Indeed, a whole host of alarming climate date have emerged in recent days, as we see HERE:

It’s been a hot week for global warming.

NASA released global temperature data showing that this September tied with 2005 for the warmest September on record. That’s doubly impressive since 2005 was warmed by an El Niño and accompanying warm Pacific ocean temperatures, whereas 2013 has had cooler Pacific temperatures all year.

Greenhouse gases keep warming the planet to unprecedented levels with unprecedented speed. That’s the conclusion of two new studies out this week.

The first, “Unprecedented recent summer warmth in Arctic Canada,” concludes: “Our results indicate that anthropogenic increases in greenhouse gases have led to unprecedented regional warmth.”

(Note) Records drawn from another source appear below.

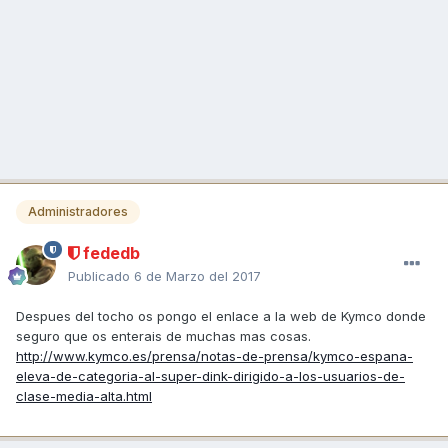
Administradores
fededb
Publicado
6 de Marzo del 2017
Despues del tocho os pongo el enlace a la web de Kymco donde
seguro que os enterais de muchas mas cosas.
http://www.kymco.es/prensa/notas-de-prensa/kymco-espana-
eleva-de-categoria-al-super-dink-dirigido-a-los-usuarios-de-
clase-media-alta.html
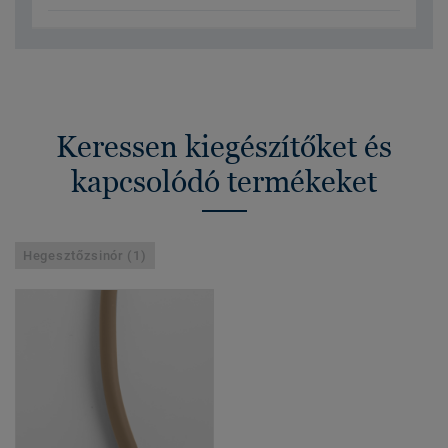
Keressen kiegészítőket és
kapcsolódó termékeket
Hegesztőzsinór (1)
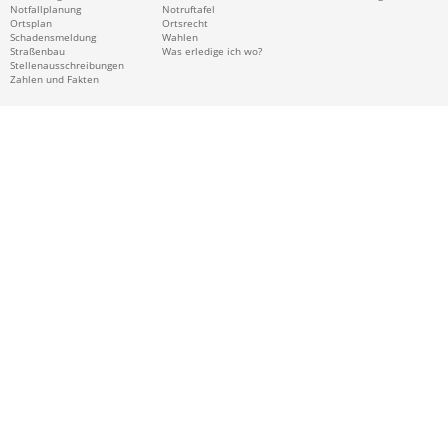
Notfallplanung
Notruftafel
Ortsplan
Ortsrecht
Schadensmeldung
Wahlen
Straßenbau
Was erledige ich wo?
Stellenausschreibungen
Zahlen und Fakten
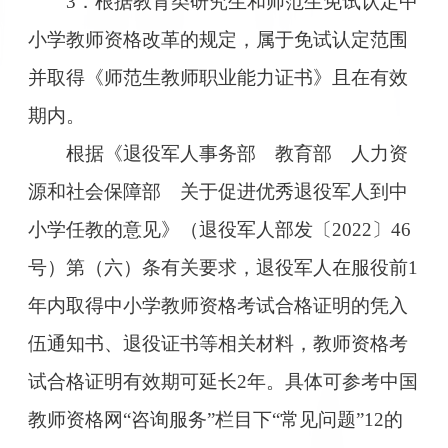
3．根据教育类研究生和师范生免试认定中
小学教师资格改革的规定，属于免试认定范围
并取得《师范生教师职业能力证书》且在有效
期内。
根据《退役军人事务部 教育部 人力资
源和社会保障部 关于促进优秀退役军人到中
小学任教的意见》（退役军人部发〔2022〕46
号）第（六）条有关要求，退役军人在服役前1
年内取得中小学教师资格考试合格证明的凭入
伍通知书、退役证书等相关材料，教师资格考
试合格证明有效期可延长2年。具体可参考中国
教师资格网“咨询服务”栏目下“常见问题”12的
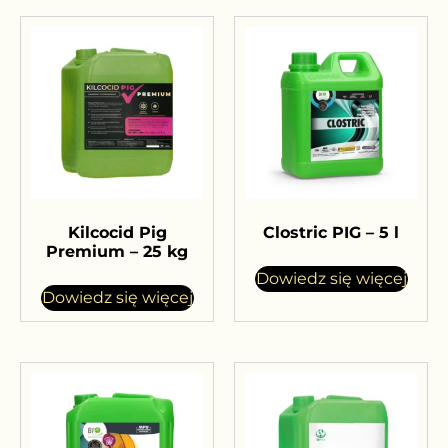
Kilcocid Pig
Clostric PIG – 5 l
Premium – 25 kg
Dowiedz się więcej
Dowiedz się więcej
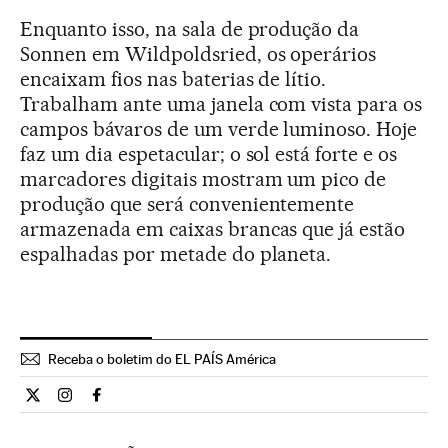
Enquanto isso, na sala de produção da
Sonnen em Wildpoldsried, os operários
encaixam fios nas baterias de lítio.
Trabalham ante uma janela com vista para os
campos bávaros de um verde luminoso. Hoje
faz um dia espetacular; o sol está forte e os
marcadores digitais mostram um pico de
produção que será convenientemente
armazenada em caixas brancas que já estão
espalhadas por metade do planeta.
Receba o boletim do EL PAÍS América
Internacional El País Brasil en Twitter
Internacional El País Brasil en Instagram
Internacional El País Brasil en Facebook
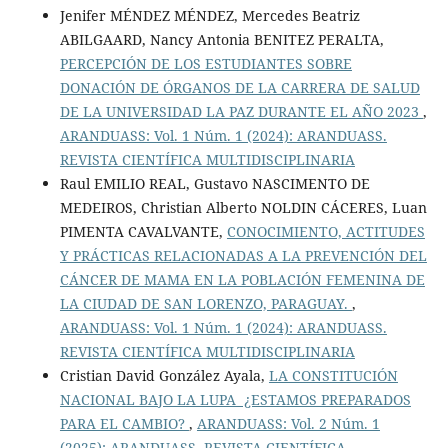
Jenifer MÉNDEZ MÉNDEZ, Mercedes Beatriz
ABILGAARD, Nancy Antonia BENITEZ PERALTA,
PERCEPCIÓN DE LOS ESTUDIANTES SOBRE
DONACIÓN DE ÓRGANOS DE LA CARRERA DE SALUD
DE LA UNIVERSIDAD LA PAZ DURANTE EL AÑO 2023
,
ARANDUASS: Vol. 1 Núm. 1 (2024): ARANDUASS.
REVISTA CIENTÍFICA MULTIDISCIPLINARIA
Raul EMILIO REAL, Gustavo NASCIMENTO DE
MEDEIROS, Christian Alberto NOLDIN CÁCERES, Luan
PIMENTA CAVALVANTE,
CONOCIMIENTO, ACTITUDES
Y PRÁCTICAS RELACIONADAS A LA PREVENCIÓN DEL
CÁNCER DE MAMA EN LA POBLACIÓN FEMENINA DE
LA CIUDAD DE SAN LORENZO, PARAGUAY.
,
ARANDUASS: Vol. 1 Núm. 1 (2024): ARANDUASS.
REVISTA CIENTÍFICA MULTIDISCIPLINARIA
Cristian David González Ayala,
LA CONSTITUCIÓN
NACIONAL BAJO LA LUPA ¿ESTAMOS PREPARADOS
PARA EL CAMBIO?
,
ARANDUASS: Vol. 2 Núm. 1
(2025): ARANDUASS. REVISTA CIENTÍFICA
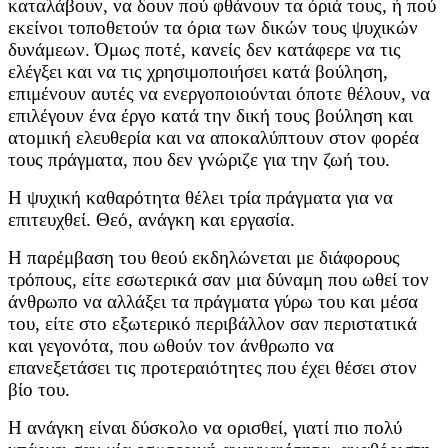
καταλάβουν, να δουν πού φθάνουν τα όριά τους, ή πού
εκείνοι τοποθετούν τα όρια των δικών τους ψυχικών
δυνάμεων. Όμως ποτέ, κανείς δεν κατάφερε να τις
ελέγξει και να τις χρησιμοποιήσει κατά βούληση,
επιμένουν αυτές να ενεργοποιούνται όποτε θέλουν, να
επιλέγουν ένα έργο κατά την δική τους βούληση και
ατομική ελευθερία και να αποκαλύπτουν στον φορέα
τους πράγματα, που δεν γνώριζε για την ζωή του.
Η ψυχική καθαρότητα θέλει τρία πράγματα για να
επιτευχθεί. Θεό, ανάγκη και εργασία.
Η παρέμβαση του θεού εκδηλώνεται με διάφορους
τρόπους, είτε εσωτερικά σαν μια δύναμη που ωθεί τον
άνθρωπο να αλλάξει τα πράγματα γύρω του και μέσα
του, είτε στο εξωτερικό περιβάλλον σαν περιστατικά
και γεγονότα, που ωθούν τον άνθρωπο να
επανεξετάσει τις προτεραιότητες που έχει θέσει στον
βίο του.
Η ανάγκη είναι δύσκολο να ορισθεί, γιατί πιο πολύ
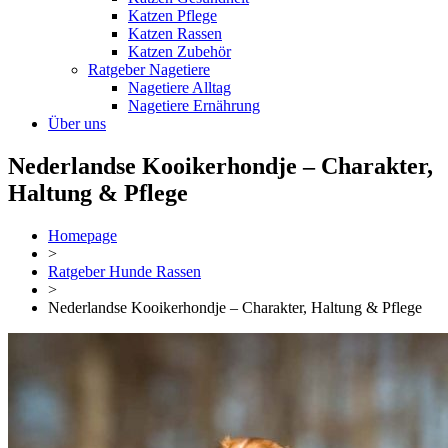
Katzen Pflege
Katzen Rassen
Katzen Zubehör
Ratgeber Nagetiere
Nagetiere Alltag
Nagetiere Ernährung
Über uns
Nederlandse Kooikerhondje – Charakter,
Haltung & Pflege
Homepage
>
Ratgeber Hunde Rassen
>
Nederlandse Kooikerhondje – Charakter, Haltung & Pflege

How unprecedented? The news release explains:

Average summer temperatures in the Eastern Canadian Arctic during the last 100 years are higher now than during any century in the past 44,000 years and perhaps as long ago as 120,000 years, says a new INSTAAR study.

The study is the first direct evidence the present warmth in the Eastern Canadian Arctic exceeds the peak warmth there in the Early Holocene, when the amount of the sun’s energy reaching the Northern Hemisphere in summer was roughly 9 percent greater than today, said study leader Gifford Miller.

The Holocene is our current geological epoch. It began after Earth’s last Ice age ended some 11,700 years ago. The release notes that, “The ice cores showed that the youngest time interval from which summer temperatures in the Arctic were plausibly as warm as today is about 120,000 years ago.”

What does the unprecedented warming mean?

“The key piece here is just how unprecedented the warming of Arctic Canada is,” said Miller, also an INSTAAR fellow. “This study really says the warming we are seeing is outside any kind of known natural variability, and it has to be due to increased greenhouse gases in the atmosphere.”